# AVAILABLE DATA
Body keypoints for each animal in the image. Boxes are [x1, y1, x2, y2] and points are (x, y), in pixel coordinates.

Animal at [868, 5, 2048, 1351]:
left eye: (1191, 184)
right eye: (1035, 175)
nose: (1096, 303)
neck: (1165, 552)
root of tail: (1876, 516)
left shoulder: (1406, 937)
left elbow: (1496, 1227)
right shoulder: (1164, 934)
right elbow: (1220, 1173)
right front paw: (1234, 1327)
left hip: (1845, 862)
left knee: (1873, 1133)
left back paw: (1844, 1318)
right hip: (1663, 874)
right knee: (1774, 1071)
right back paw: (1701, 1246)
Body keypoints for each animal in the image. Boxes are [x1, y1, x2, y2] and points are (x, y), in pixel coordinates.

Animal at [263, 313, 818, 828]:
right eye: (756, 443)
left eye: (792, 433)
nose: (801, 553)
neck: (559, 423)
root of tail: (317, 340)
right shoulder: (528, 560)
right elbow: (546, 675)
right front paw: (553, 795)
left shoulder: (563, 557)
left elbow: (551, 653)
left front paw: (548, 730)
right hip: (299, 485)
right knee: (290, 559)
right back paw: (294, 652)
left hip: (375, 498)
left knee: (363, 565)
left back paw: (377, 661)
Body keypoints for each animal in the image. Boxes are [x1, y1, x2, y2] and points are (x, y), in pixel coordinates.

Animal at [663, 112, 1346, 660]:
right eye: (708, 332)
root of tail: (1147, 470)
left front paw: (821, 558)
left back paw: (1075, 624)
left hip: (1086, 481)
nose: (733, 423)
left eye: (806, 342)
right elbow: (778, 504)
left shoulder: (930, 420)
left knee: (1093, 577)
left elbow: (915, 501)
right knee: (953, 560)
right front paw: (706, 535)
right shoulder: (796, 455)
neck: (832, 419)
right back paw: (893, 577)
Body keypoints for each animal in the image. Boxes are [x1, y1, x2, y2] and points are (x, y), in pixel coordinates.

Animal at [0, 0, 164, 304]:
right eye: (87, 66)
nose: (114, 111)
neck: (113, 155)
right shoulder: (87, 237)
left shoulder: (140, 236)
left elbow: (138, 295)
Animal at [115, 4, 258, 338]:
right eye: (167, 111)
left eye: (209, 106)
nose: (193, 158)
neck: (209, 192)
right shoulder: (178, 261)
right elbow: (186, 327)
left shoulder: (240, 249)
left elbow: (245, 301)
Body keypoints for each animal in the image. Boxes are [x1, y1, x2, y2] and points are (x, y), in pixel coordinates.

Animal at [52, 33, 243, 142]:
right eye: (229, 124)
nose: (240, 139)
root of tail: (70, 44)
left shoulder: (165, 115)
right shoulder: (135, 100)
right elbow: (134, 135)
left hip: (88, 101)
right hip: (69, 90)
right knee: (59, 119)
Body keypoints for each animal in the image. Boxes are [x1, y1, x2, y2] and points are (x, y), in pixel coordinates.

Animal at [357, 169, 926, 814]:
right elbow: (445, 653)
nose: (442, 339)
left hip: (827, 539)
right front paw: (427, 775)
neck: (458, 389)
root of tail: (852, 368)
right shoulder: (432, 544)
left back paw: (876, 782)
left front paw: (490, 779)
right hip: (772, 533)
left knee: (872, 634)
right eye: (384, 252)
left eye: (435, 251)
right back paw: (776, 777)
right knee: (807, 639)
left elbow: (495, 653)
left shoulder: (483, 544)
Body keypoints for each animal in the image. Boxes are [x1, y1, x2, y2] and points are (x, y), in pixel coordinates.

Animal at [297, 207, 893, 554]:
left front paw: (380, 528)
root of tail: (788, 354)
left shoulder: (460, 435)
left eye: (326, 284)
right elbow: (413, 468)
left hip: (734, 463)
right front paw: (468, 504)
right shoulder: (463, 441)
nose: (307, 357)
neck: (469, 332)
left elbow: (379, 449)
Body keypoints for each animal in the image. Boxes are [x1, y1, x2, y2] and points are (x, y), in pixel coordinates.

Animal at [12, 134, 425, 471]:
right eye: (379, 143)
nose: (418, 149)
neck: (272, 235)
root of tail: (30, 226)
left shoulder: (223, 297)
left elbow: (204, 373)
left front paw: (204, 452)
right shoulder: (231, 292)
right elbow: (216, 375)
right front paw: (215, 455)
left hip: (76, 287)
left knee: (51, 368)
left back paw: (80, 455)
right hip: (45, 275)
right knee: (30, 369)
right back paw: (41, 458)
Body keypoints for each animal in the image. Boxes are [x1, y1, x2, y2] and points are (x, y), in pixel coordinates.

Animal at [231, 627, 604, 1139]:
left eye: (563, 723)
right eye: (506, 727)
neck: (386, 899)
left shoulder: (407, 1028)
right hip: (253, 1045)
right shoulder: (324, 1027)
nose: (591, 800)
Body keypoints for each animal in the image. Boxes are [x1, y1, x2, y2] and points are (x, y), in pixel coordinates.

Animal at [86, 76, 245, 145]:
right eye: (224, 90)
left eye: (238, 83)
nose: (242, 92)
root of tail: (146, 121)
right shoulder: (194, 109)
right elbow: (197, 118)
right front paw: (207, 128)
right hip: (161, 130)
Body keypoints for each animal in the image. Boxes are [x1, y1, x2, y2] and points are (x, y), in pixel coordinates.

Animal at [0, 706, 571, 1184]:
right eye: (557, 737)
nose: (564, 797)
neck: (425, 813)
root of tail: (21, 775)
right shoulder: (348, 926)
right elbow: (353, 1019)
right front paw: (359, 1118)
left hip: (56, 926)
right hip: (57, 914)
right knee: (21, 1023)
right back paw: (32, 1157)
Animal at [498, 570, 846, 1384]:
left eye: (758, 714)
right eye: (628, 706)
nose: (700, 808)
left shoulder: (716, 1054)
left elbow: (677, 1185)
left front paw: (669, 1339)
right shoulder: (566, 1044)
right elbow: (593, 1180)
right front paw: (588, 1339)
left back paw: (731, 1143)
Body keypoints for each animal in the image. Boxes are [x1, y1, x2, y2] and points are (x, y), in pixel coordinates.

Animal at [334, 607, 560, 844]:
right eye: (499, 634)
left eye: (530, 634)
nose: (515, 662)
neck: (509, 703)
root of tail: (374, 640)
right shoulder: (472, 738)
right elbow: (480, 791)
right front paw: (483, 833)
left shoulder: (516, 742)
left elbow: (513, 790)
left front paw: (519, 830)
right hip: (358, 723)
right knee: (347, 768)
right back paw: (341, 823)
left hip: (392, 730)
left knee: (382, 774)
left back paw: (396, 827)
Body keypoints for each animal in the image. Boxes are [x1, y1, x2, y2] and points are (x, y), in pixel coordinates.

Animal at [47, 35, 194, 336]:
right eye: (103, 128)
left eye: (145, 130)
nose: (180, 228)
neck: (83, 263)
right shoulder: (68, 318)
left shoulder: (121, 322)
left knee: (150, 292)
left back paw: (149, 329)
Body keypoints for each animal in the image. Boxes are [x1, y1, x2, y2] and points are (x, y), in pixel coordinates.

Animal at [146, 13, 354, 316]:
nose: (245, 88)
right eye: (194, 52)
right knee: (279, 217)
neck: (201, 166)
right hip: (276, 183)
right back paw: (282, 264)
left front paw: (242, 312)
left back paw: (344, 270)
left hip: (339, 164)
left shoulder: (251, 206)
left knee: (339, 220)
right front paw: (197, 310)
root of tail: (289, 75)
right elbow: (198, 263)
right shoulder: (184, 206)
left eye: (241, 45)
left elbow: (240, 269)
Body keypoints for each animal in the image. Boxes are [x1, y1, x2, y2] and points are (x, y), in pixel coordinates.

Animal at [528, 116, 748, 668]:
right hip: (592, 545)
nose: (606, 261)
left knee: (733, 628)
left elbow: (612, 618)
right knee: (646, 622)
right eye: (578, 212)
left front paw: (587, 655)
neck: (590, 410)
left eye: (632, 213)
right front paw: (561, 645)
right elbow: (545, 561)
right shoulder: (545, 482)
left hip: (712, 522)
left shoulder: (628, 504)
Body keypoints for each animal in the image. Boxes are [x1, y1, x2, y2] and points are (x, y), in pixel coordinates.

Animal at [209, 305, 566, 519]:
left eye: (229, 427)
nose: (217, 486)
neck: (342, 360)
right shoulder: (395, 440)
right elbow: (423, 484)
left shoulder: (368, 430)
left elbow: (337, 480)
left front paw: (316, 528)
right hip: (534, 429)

# WHAT TO WORK ON
Exactly as written, please transcribe the lines from the start of the records above to the line that holds "right eye: (167, 111)", both ends included.

# TASK SOLUTION
Body keypoints for each animal in the image. Boxes are [x1, y1, x2, y2] and points are (x, y), in pixel coordinates.

Animal at [868, 5, 2048, 1351]:
left eye: (1191, 184)
right eye: (1035, 175)
nose: (1096, 303)
neck: (1165, 552)
root of tail: (1876, 516)
left shoulder: (1406, 937)
left elbow: (1496, 1227)
right shoulder: (1164, 934)
right elbow: (1220, 1173)
right front paw: (1234, 1327)
left hip: (1845, 862)
left knee: (1873, 1133)
left back paw: (1844, 1318)
right hip: (1663, 874)
right knee: (1774, 1071)
right back paw: (1701, 1246)
Body keypoints for each animal in the image. Boxes are [x1, y1, x2, y2] and points are (x, y), in pixel coordinates.

Animal at [263, 313, 818, 828]:
right eye: (756, 443)
left eye: (792, 433)
nose: (801, 553)
neck: (559, 423)
root of tail: (317, 340)
right shoulder: (528, 560)
right elbow: (546, 675)
right front paw: (553, 795)
left shoulder: (563, 557)
left elbow: (551, 653)
left front paw: (548, 730)
right hip: (299, 485)
right knee: (290, 559)
right back paw: (294, 652)
left hip: (375, 498)
left knee: (363, 565)
left back paw: (377, 661)
Body keypoints for each animal in the image. Boxes are [x1, y1, x2, y2] and points are (x, y), in pixel coordinates.

Animal at [663, 112, 1346, 660]:
right eye: (708, 332)
root of tail: (1147, 470)
left front paw: (821, 558)
left back paw: (1075, 624)
left hip: (1086, 481)
nose: (733, 423)
left eye: (806, 342)
right elbow: (778, 504)
left shoulder: (930, 420)
left knee: (1093, 577)
left elbow: (915, 501)
right knee: (953, 560)
right front paw: (706, 535)
right shoulder: (796, 455)
neck: (832, 419)
right back paw: (893, 577)
Body keypoints for each animal in the image. Boxes are [x1, y1, x2, y2] and points are (x, y), in pixel coordinates.

Animal at [0, 0, 164, 304]:
right eye: (87, 66)
nose: (114, 111)
neck: (113, 155)
right shoulder: (87, 237)
left shoulder: (140, 236)
left elbow: (138, 295)
Animal at [115, 4, 258, 338]:
right eye: (167, 111)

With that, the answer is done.